2.Gravitasi Cinta

2.6K 205 4
                                    

.
.
.
.
.
Hari ini rintik demi rintik air hujan mulai menetes ke bumi. Awan yang bergradasi abu itu tampak melengkapi penjuru langit sore hari. Akhdan tampak mendesah kesal kala mengetahui dari kaca ruang kantornya yang berembun. Akhir akhir ini cuaca memang sedang tak menentu. Kadang terang, hingga membuat sinar matahari menyengat begitu panas. Kadang juga dingin, hingga membuat penjuru bumi terguyur hujan sampai sehari penuh.

"Cuaca bisa juga labil, kayak hati gue aja." Cetusnya seraya bangkit dari tempatnya. Ia berjalan menuju kaca jendela tersebut. Sedetik kemudian tangannya terangkat pada kaca berembun tersebut. Menorehkan dua buah huruf bertuliskan 'RZ'. Entah apa maksud pria berumur 17 tahun itu. Sejenak pikirannya tentang semrawut pekerjaannya itu menghilang terganti dengan sebuah tweet yang ia baca tadi. Ralat, bukan tweet tersebut melainkan pemilik akun tersebut.

'Cklekk'

Sebuah suara pintu terbuka membuyarkan lamunan Akhdan tentang pemilik akun tersebut. Ia segera menengok ke arah pintu tersebut, siapa yang berani membuka pintu ruangannya tanpa ketukan ? sangat tidak sopan.

"Please,,, bisa tolong ketuk pintu dulu, nobita."
Ya, sang adiklah yang langsung nyelonong masuk itu.

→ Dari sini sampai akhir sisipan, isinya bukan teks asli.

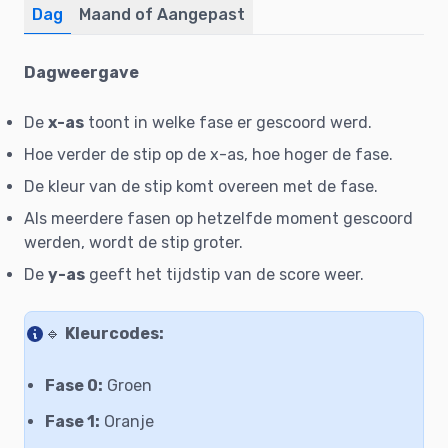
Dag
Maand of Aangepast
Dagweergave
De
x-as
toont in welke fase er gescoord werd.
Hoe verder de stip op de x-as, hoe hoger de fase.
De kleur van de stip komt overeen met de fase.
Als meerdere fasen op hetzelfde moment gescoord
werden, wordt de stip groter.
De
y-as
geeft het tijdstip van de score weer.
🔹
Kleurcodes:
Fase 0:
Groen
Fase 1:
Oranje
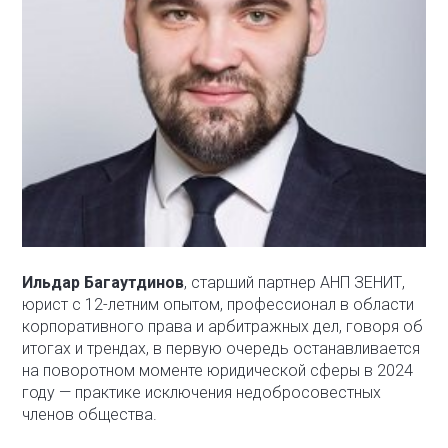
Ильдар Багаутдинов
, старший партнер АНП ЗЕНИТ,
юрист с 12-летним опытом, профессионал в области
корпоративного права и арбитражных дел, говоря об
итогах и трендах, в первую очередь останавливается
на поворотном моменте юридической сферы в 2024
году — практике исключения недобросовестных
членов общества.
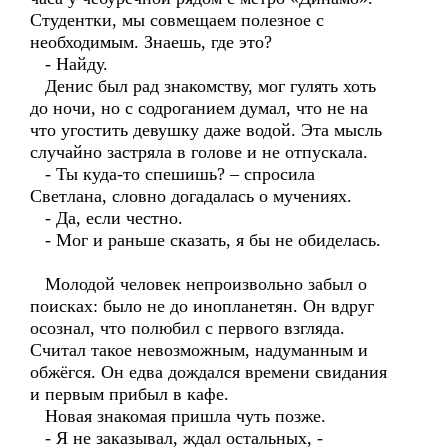
Студентки, мы совмещаем полезное с
необходимым. Знаешь, где это?
- Найду.
Денис был рад знакомству, мог гулять хоть
до ночи, но с содроганием думал, что не на
что угостить девушку даже водой. Эта мысль
случайно застряла в голове и не отпускала.
- Ты куда-то спешишь? – спросила
Светлана, словно догадалась о мучениях.
- Да, если честно.
- Мог и раньше сказать, я бы не обиделась.
Молодой человек непроизвольно забыл о
поисках: было не до инопланетян. Он вдруг
осознал, что полюбил с первого взгляда.
Считал такое невозможным, надуманным и
обжёгся. Он едва дождался времени свидания
и первым прибыл в кафе.
Новая знакомая пришла чуть позже.
- Я не заказывал, ждал остальных, -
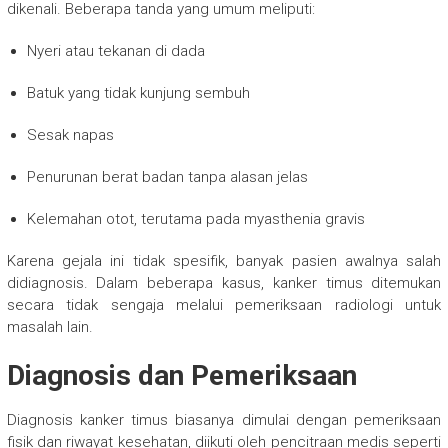
dikenali. Beberapa tanda yang umum meliputi:
Nyeri atau tekanan di dada
Batuk yang tidak kunjung sembuh
Sesak napas
Penurunan berat badan tanpa alasan jelas
Kelemahan otot, terutama pada myasthenia gravis
Karena gejala ini tidak spesifik, banyak pasien awalnya salah
didiagnosis. Dalam beberapa kasus, kanker timus ditemukan
secara tidak sengaja melalui pemeriksaan radiologi untuk
masalah lain.
Diagnosis dan Pemeriksaan
Diagnosis kanker timus biasanya dimulai dengan pemeriksaan
fisik dan riwayat kesehatan, diikuti oleh pencitraan medis seperti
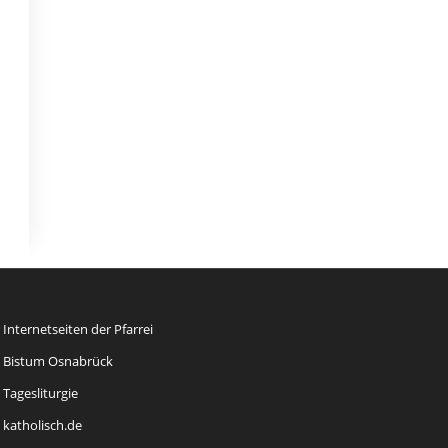
Internetseiten der Pfarrei
Bistum Osnabrück
Tagesliturgie
katholisch.de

"Please,,, jangan sebut gue dengan panggilan itu." ucap Afkar sembari menarik sebuah kursi dan mendudukinya.

"Bahkan kalau muka lo ketambahan kacamata bunder dan rambut lo rapi belah tengah udah pantes dah lo gantiin nobita syuting." ledek Akhdan yang hanya dibalas dengusan sebal sang adik. Afkar terlalu malas berdebat. Bahkan niatnya tadi ke kantor sang kakak adalah untuk merilakskan pikirannya sejenak tentang hukumannya tadi bersama Zira yang penuh dengan konflik itu. Tapi, justru baru masuk ruangan sudah mendapat ejekan yang tak enak. Sungguh menyebalkan.

"Tuh muka kenapa lecek gitu ?" tanya Akhdan seraya menarik sebuah kursi yang berhadapan dengan Afkar.

"Di sekolah gue ada murid baru cewek. Sumpah nyebelin banget. Tuh cewek itu gak ada anggun anggunnya gitu. Gaya udah kayak preman perempatan. Ngomongnya juga apa lagi." cerocos Afkar.

"Berarti sama dong kayak lo. "

"Anjritt! Kenapa lo samain gue kayak dia. Jelas beda, peak! Otak gue mah pinter. Lah dia otak aja setengah."

"Dan lebih parahnya lagi tadi gue itu kena hukuman juga karena dia!" lanjut Afkar yang masih ngedumel tak jelas. Lelaki itu terus saja menumpahkan kekesalannya, yang justru hanya di diamkan saja oleh Akhdan. Sang kakak rupanya terlalu sibuk bermain ponselnya.

"Lo emang beneran ya. Gue udah ngomong panjang lebar lo acuhin kayak gitu. Sakittt hayatiii." rengek Afkar sembari memegang dadanya, berlagak sok dramatis.

"Baru tau gue nobita sekarang alayy. " celetuk Akhdan yang langsung dihadiahi jitakan manis dari sang adik.

"Aduhhhh. Durhaka lo sama abang sendiri."

"Emang lo abang gue ?" sewot Afkar seraya beranjak dari tempat. Lelaki itu memilih segera pergi saja dari ruangan sang kakak.

"Eh tunggu..." tutur Akhdan membuat Afkar langsung menoleh malas.

"Nanti malem jangan ngeluyur kemana mana. Ada jadwal check up." Afkar dibuat berdecak kesal, kala mendengar ucapan terakhir sang kakak. 'check up' Hal yang paling ia benci dari dulu namun masih ia jalani sampai sekarang.

"Hmm" gumam Afkar dengan malas. Kemudian segera beranjak pergi dari ruangan kakaknya. Akhdan hanya menggeleng pelan melihat tabiat sang adik. Afkar memang tak pernah berontak ataupun menyerah tentang pengobatan yang ia jalani selama ini. Ia bahkan selalu menuruti perintah dokter serta beberapa larangan lainnya demi kesehatannya itu. Namun, adik semata wayangnya itu selalu saja bersikap acuh kala membicarakan hal 'sensitift' tersebut.